- [What you should do]: Your answer should be one number: how many lines of the records hold the string "labels".

╭─ Dataset records

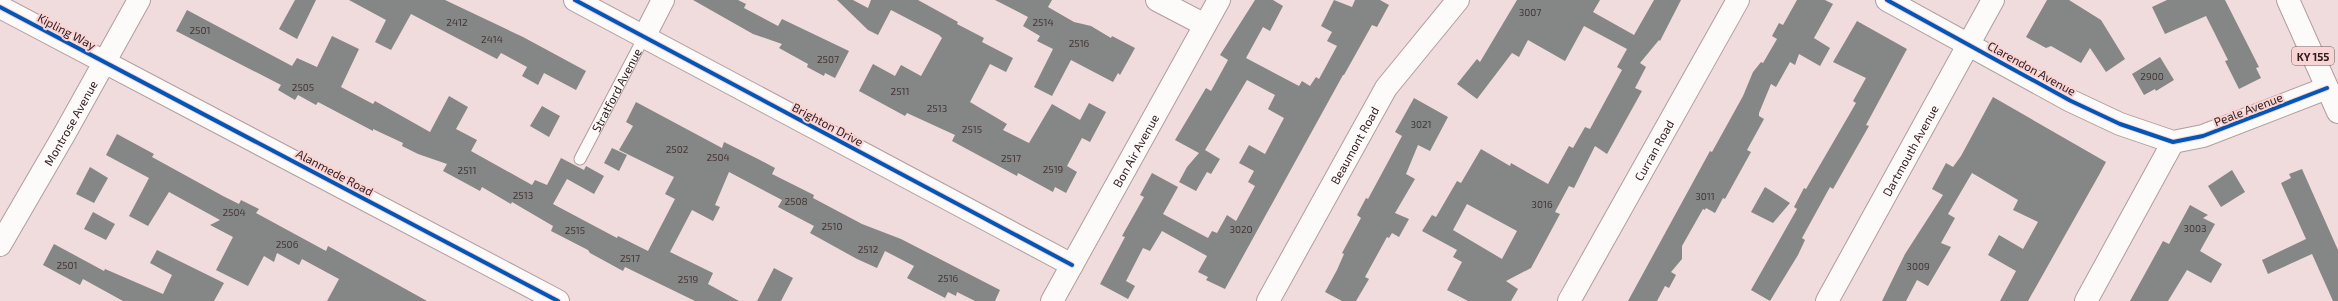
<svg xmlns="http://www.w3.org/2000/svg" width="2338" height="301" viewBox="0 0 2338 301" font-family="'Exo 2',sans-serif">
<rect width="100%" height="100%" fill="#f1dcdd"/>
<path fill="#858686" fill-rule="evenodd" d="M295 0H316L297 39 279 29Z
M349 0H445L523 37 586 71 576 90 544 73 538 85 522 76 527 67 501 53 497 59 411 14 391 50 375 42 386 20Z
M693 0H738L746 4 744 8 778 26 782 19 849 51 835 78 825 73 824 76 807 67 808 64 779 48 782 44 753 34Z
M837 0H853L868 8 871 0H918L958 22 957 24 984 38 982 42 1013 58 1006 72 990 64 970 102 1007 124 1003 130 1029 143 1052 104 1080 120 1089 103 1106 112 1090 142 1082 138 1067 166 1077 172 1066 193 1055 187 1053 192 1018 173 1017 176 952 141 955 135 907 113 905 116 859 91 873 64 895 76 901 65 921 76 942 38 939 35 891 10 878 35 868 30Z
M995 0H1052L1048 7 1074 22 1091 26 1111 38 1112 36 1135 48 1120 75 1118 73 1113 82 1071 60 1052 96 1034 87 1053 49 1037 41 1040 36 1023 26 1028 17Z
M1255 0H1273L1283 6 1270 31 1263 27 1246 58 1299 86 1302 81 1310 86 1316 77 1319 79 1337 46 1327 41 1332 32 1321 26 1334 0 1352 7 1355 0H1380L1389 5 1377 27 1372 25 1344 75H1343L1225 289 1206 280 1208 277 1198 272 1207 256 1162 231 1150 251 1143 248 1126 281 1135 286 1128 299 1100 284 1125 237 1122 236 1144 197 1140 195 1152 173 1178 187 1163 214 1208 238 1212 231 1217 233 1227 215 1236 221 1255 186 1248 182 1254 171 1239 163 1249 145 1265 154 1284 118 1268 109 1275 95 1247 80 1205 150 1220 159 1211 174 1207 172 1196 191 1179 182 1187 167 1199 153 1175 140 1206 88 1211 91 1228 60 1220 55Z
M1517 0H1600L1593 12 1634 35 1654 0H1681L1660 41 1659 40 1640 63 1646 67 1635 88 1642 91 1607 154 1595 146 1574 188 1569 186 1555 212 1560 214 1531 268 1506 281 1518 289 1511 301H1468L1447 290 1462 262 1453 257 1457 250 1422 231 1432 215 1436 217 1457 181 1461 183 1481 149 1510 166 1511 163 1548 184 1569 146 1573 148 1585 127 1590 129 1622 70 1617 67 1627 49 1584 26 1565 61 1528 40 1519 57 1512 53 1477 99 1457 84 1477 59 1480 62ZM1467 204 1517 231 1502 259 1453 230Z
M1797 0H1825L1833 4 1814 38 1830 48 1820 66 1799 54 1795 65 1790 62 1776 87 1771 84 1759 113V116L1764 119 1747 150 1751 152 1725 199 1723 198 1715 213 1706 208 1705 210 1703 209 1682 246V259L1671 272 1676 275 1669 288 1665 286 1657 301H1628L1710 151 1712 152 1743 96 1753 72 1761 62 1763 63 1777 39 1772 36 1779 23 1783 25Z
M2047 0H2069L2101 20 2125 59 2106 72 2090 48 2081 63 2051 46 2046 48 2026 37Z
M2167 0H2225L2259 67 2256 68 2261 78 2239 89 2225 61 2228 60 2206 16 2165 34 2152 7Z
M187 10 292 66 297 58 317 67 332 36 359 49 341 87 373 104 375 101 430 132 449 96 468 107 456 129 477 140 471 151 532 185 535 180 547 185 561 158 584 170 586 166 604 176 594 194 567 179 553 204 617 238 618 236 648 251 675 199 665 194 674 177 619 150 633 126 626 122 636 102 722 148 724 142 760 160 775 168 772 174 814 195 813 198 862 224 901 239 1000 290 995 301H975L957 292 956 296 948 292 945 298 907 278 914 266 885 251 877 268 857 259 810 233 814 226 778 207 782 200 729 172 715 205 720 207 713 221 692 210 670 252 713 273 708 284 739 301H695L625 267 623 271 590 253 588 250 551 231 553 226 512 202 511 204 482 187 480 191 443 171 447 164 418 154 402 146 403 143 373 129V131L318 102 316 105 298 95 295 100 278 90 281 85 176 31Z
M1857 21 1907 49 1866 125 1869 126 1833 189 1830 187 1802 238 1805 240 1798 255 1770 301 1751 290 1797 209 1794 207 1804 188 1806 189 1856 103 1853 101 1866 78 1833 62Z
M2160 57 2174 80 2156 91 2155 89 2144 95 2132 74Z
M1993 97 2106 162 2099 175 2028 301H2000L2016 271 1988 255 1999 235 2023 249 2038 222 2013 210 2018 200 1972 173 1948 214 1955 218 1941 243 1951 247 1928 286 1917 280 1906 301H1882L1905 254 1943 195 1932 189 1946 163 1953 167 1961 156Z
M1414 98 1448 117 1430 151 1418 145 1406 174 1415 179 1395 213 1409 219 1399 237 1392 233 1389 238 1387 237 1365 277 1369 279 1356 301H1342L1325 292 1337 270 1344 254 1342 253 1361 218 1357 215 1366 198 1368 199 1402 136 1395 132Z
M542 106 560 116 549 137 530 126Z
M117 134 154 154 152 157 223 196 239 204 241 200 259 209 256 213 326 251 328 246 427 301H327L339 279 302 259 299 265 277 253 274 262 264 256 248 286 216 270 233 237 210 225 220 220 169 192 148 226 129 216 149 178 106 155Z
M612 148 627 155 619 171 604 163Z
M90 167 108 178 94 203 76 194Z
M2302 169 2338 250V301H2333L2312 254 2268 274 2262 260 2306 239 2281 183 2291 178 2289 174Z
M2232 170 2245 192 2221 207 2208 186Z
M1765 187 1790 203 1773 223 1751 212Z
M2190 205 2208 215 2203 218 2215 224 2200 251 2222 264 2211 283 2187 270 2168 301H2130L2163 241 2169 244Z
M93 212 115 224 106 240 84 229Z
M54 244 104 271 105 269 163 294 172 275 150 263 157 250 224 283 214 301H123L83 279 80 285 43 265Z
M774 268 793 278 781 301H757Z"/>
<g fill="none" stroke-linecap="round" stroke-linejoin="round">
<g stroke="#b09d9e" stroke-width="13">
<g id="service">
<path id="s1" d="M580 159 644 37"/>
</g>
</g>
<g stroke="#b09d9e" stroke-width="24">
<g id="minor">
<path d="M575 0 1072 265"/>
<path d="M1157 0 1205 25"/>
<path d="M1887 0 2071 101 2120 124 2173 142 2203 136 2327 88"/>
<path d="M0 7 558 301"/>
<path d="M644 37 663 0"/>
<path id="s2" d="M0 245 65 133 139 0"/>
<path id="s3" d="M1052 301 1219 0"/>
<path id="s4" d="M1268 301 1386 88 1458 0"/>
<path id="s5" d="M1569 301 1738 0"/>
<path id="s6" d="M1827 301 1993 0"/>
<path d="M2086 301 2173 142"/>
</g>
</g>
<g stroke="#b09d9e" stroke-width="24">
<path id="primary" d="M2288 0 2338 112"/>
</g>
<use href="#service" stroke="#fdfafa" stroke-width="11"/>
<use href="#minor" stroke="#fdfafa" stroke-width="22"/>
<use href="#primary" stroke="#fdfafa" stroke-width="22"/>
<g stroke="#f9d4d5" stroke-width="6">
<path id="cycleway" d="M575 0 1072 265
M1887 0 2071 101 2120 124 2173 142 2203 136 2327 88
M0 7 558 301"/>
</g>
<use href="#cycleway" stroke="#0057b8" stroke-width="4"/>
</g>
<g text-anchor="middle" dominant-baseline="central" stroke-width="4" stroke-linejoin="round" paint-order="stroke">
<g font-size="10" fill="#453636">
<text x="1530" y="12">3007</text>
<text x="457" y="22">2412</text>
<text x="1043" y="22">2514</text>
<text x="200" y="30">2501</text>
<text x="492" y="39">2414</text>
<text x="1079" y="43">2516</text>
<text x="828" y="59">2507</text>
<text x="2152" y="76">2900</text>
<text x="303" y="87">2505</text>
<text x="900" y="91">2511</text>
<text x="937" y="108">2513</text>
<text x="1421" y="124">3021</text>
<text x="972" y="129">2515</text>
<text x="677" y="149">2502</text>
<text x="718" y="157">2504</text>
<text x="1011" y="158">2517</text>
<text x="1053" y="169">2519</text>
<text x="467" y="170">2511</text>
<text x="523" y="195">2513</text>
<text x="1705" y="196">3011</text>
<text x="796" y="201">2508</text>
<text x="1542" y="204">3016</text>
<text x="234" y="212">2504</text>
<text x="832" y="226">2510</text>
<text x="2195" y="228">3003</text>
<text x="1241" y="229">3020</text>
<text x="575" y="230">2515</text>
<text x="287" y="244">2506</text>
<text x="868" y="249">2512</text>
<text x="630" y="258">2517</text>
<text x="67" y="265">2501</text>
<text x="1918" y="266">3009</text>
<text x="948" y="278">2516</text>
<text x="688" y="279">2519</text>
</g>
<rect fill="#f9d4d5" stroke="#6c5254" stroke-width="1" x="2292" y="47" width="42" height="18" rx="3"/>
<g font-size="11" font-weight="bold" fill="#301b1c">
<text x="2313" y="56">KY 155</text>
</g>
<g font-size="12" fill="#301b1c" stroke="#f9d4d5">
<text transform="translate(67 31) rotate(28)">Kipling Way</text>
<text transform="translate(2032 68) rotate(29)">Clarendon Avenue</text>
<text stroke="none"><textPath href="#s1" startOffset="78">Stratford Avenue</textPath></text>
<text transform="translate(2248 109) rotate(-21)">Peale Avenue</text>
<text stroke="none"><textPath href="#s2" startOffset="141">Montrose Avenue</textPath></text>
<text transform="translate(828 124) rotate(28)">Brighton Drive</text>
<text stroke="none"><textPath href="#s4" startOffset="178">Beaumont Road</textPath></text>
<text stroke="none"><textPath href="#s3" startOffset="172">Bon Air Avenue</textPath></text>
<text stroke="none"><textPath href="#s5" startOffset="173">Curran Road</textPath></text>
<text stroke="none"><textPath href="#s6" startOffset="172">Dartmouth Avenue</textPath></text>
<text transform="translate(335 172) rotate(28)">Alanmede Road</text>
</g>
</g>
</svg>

╰─
╭─ Dataset records

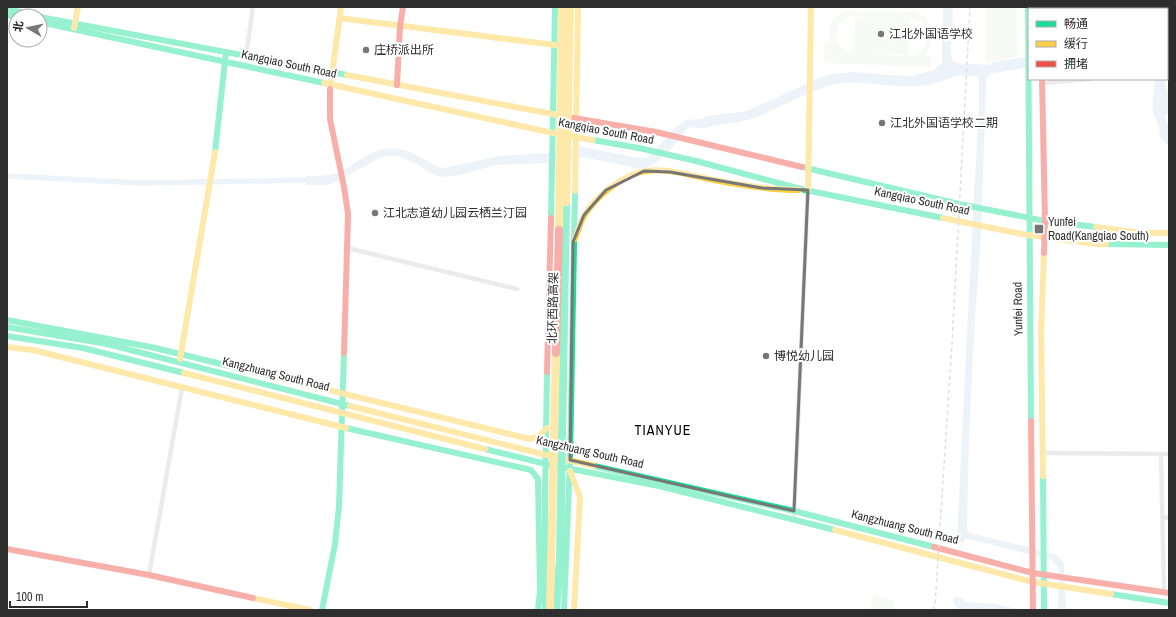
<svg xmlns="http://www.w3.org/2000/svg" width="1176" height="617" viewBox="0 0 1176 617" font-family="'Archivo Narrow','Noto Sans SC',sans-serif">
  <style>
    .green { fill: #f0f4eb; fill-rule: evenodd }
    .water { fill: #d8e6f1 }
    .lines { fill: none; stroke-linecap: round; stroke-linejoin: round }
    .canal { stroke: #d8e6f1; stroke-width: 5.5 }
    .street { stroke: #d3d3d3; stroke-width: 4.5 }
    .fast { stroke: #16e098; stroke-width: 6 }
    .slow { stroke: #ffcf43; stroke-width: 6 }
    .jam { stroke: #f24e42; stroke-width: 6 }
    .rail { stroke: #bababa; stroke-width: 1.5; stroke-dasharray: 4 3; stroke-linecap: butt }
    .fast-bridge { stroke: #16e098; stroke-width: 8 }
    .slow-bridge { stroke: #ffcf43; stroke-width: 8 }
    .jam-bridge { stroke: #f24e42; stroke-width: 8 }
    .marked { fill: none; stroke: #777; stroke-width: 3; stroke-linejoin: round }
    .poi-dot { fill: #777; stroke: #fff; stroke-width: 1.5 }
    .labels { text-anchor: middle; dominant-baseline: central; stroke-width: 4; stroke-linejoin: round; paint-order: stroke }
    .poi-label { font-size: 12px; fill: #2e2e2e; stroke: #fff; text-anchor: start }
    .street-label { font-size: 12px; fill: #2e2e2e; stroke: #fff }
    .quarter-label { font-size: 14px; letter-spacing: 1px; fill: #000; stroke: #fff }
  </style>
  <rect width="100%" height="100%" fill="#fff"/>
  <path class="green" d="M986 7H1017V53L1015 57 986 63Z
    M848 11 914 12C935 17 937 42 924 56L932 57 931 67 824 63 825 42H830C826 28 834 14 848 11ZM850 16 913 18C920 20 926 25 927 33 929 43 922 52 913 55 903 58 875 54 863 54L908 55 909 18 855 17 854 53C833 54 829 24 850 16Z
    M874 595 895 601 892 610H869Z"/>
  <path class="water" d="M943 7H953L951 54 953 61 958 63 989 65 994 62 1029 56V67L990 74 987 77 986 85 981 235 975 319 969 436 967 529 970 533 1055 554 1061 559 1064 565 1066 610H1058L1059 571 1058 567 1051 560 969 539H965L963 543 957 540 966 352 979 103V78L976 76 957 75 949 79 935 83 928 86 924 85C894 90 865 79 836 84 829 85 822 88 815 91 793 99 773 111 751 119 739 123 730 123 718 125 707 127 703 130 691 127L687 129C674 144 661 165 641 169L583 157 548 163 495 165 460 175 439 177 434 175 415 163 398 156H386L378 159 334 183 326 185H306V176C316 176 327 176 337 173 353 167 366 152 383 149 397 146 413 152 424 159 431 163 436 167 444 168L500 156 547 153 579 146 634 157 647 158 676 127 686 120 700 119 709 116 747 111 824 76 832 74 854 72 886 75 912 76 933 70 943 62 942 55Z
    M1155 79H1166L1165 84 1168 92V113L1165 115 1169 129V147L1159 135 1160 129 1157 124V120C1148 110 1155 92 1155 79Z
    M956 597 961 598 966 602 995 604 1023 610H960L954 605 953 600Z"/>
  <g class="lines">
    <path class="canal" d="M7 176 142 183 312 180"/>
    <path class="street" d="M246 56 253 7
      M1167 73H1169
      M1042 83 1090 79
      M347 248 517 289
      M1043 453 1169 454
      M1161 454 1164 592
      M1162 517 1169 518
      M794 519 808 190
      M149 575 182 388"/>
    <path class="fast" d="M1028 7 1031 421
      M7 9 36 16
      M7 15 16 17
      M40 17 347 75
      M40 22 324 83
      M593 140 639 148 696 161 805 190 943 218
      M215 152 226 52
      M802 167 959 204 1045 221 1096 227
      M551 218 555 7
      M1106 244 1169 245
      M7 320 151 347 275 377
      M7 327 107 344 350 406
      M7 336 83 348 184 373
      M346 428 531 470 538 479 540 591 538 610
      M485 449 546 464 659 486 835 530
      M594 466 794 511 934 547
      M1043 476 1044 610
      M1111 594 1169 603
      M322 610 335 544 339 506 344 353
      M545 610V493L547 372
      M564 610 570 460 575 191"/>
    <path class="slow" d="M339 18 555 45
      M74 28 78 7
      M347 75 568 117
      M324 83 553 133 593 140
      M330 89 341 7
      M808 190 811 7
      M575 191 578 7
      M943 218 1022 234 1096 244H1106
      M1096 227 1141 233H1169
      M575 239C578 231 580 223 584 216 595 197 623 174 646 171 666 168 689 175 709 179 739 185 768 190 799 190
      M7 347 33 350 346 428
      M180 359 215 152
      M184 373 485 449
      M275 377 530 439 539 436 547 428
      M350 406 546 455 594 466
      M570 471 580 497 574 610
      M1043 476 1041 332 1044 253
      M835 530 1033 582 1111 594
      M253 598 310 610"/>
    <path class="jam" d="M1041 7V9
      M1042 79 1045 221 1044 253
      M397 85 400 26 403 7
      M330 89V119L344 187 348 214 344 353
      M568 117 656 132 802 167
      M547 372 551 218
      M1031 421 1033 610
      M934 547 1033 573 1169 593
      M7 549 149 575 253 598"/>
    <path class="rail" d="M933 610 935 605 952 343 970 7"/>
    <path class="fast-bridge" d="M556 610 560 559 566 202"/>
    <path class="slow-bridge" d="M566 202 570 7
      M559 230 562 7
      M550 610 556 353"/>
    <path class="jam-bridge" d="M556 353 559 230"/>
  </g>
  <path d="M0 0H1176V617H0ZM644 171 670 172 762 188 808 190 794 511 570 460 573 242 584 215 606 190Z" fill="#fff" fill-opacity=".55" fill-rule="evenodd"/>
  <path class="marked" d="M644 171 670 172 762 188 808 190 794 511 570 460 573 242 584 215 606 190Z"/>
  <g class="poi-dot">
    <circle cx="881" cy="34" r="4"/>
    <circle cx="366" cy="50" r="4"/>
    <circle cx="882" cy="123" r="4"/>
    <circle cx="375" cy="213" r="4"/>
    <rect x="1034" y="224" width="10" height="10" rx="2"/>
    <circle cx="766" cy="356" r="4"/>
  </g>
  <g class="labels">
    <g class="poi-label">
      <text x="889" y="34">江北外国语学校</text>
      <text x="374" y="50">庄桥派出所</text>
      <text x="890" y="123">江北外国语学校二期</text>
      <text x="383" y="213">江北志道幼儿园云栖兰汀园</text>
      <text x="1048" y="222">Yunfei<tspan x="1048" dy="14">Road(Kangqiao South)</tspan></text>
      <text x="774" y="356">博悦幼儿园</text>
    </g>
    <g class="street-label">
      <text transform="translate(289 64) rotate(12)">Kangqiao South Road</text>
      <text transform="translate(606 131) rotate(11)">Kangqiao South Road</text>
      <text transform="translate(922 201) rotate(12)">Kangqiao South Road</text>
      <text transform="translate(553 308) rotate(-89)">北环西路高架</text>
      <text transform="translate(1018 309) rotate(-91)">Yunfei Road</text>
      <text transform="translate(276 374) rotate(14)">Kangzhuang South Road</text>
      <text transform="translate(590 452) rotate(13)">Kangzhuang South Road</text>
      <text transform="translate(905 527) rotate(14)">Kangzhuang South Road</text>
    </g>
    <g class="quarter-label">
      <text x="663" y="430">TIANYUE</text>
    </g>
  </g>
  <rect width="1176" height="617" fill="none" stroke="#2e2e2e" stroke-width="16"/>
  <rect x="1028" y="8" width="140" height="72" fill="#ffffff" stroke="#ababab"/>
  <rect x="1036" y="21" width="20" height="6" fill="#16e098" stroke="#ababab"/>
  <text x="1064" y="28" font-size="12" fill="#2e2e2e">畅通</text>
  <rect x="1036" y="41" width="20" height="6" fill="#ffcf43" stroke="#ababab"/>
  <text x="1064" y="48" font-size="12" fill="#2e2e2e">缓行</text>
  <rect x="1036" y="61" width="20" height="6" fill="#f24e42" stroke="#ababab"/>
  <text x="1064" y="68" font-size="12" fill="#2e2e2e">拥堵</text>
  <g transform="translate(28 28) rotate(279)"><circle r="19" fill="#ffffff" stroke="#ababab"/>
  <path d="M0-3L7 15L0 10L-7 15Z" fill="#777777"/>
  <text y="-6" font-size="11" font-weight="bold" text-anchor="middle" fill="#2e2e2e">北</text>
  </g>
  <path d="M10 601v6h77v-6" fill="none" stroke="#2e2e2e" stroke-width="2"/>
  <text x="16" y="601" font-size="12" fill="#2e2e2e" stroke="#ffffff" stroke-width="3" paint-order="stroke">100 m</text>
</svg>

╰─

- [Answer box]: 2